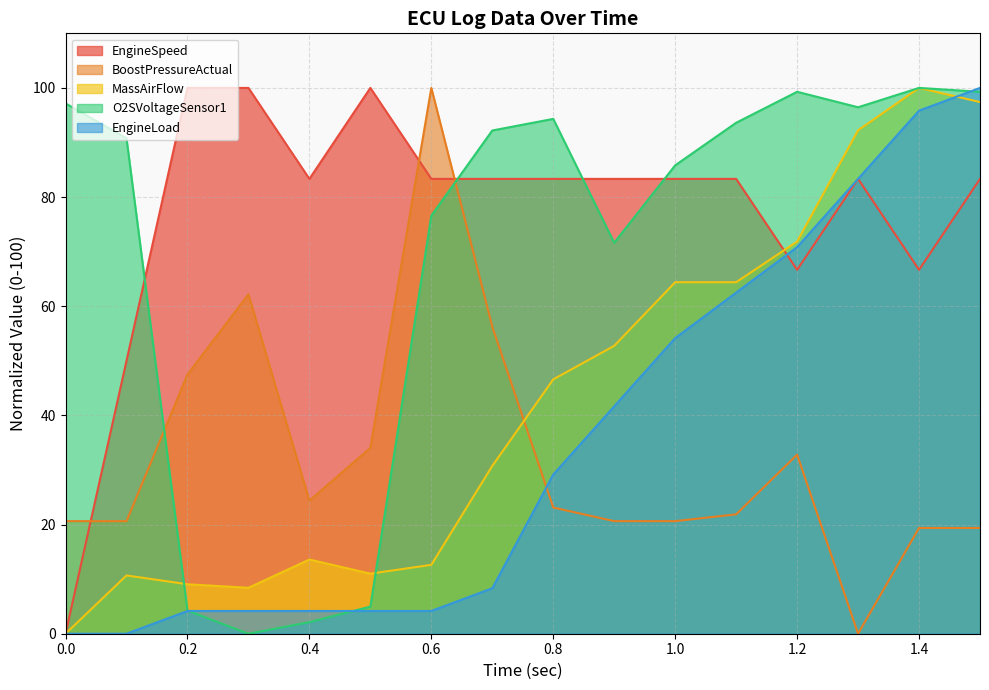

After their last crossing, which series has the higher values: EngineSpeed or BoostPressureActual?

EngineSpeed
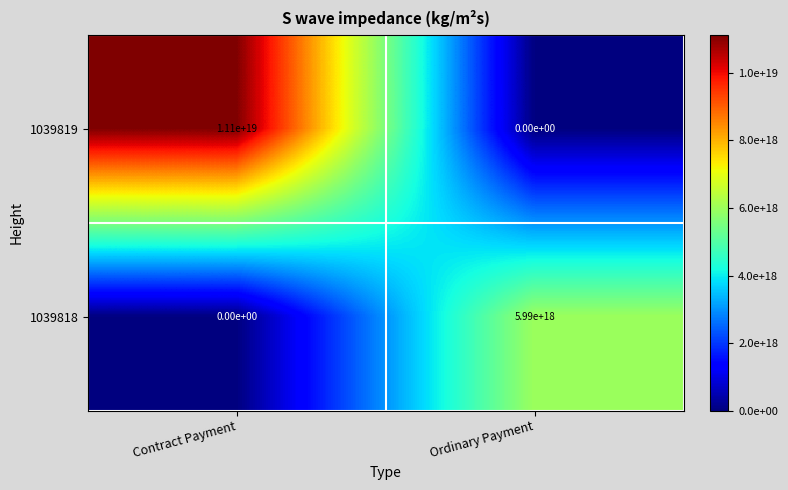

True or false: 1039819 has a value of 6107568758339432448 at Ordinary Payment.

False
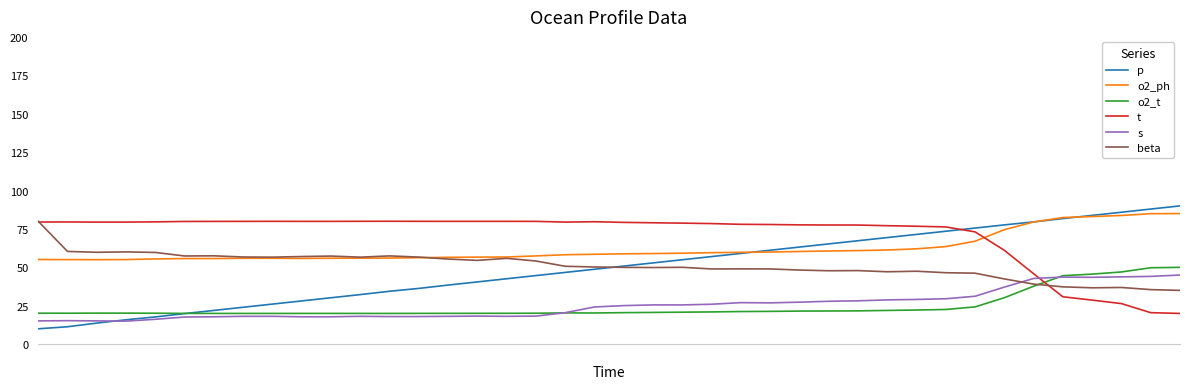

What is the minimum value for p?

10.0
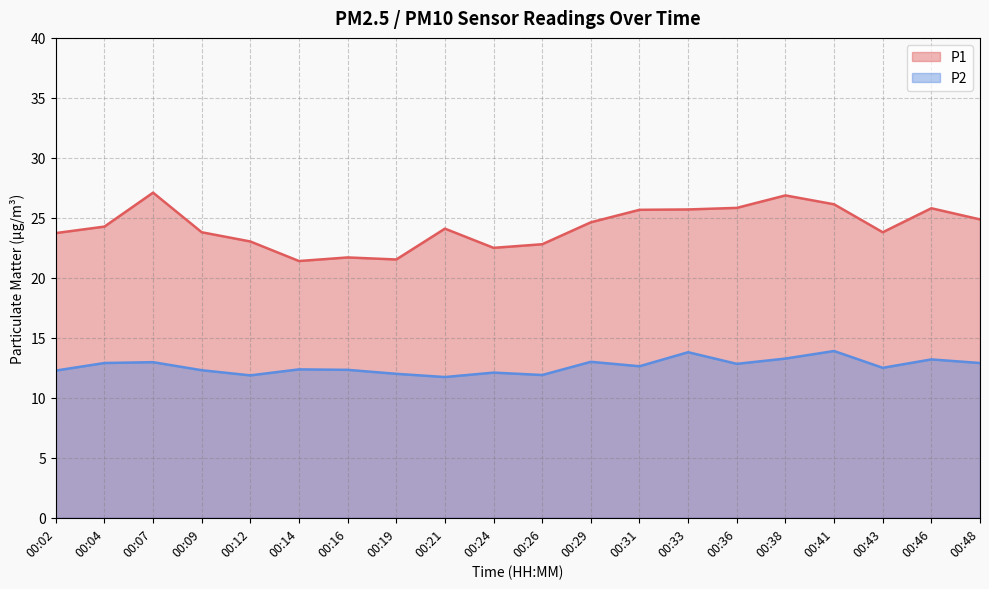

How many data points in P2 are less than 12?

3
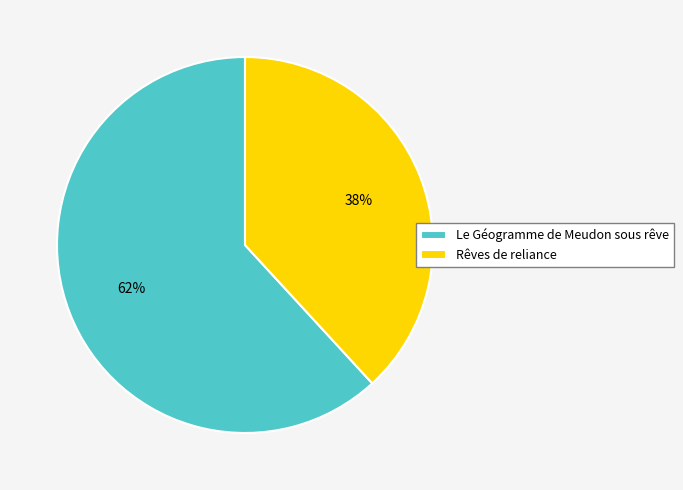

Is the sum of Le Géogramme de Meudon sous rêve and Rêves de reliance greater than half?

Yes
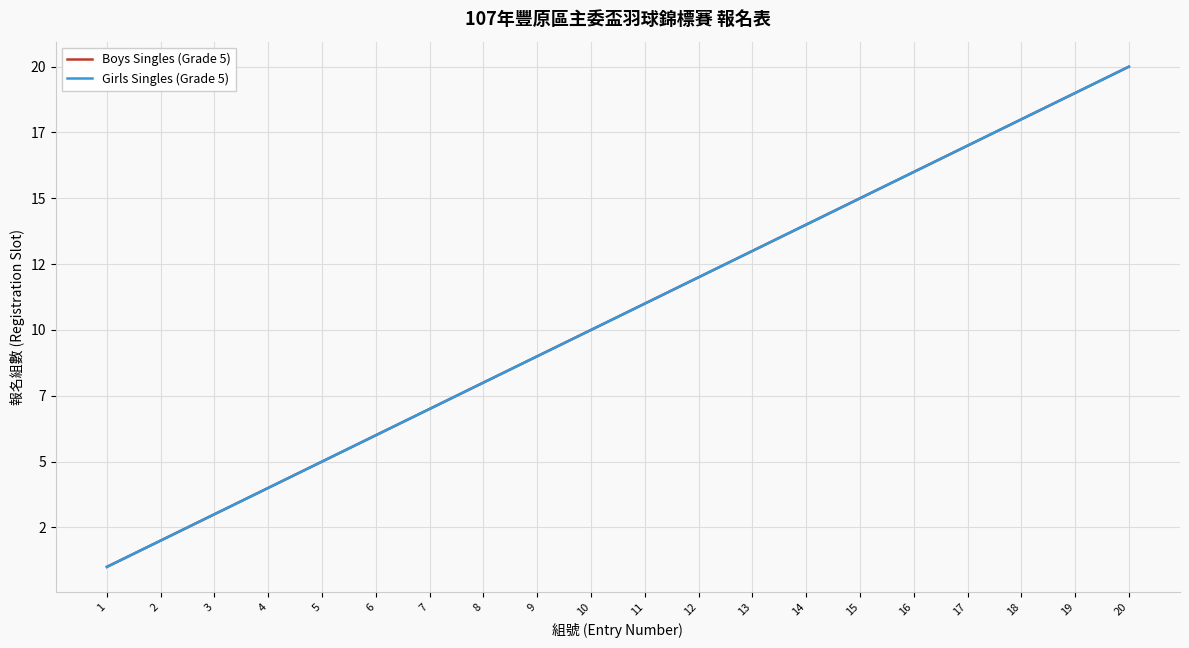

What is the average value of the Boys Singles (Grade 5) series?

10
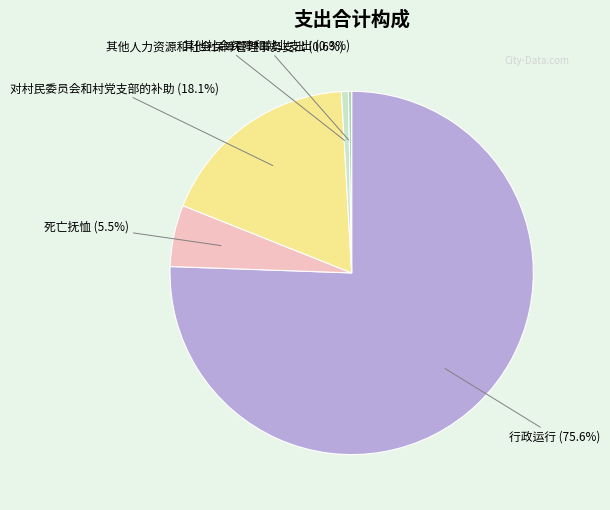

Does any single category account for the majority?

Yes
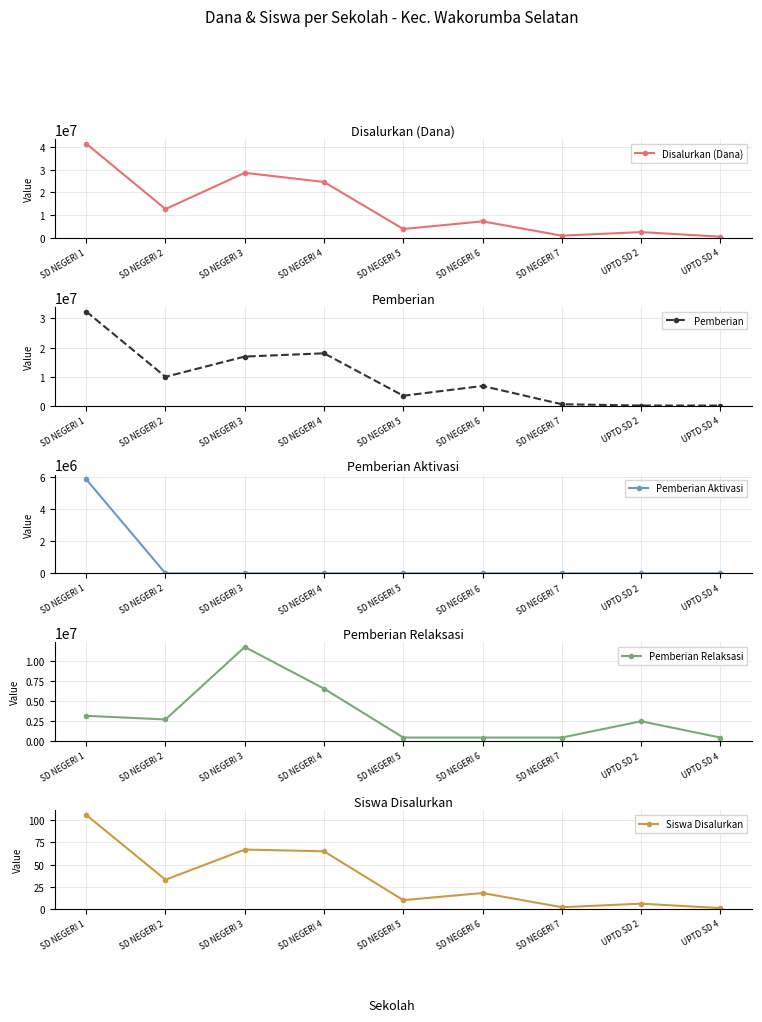

The Pemberian Aktivasi series shows -3414101 at SD NEGERI 2. True or false?

False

== == ==

> Work instructions
Reproduce all of the entries above verbatim, omitting the pictures.

> Reply
After their last crossing, which series has the higher values: EngineSpeed or BoostPressureActual?

EngineSpeed

True or false: 1039819 has a value of 6107568758339432448 at Ordinary Payment.

False

What is the minimum value for p?

10.0

How many data points in P2 are less than 12?

3

Is the sum of Le Géogramme de Meudon sous rêve and Rêves de reliance greater than half?

Yes

What is the average value of the Boys Singles (Grade 5) series?

10

Does any single category account for the majority?

Yes

The Pemberian Aktivasi series shows -3414101 at SD NEGERI 2. True or false?

False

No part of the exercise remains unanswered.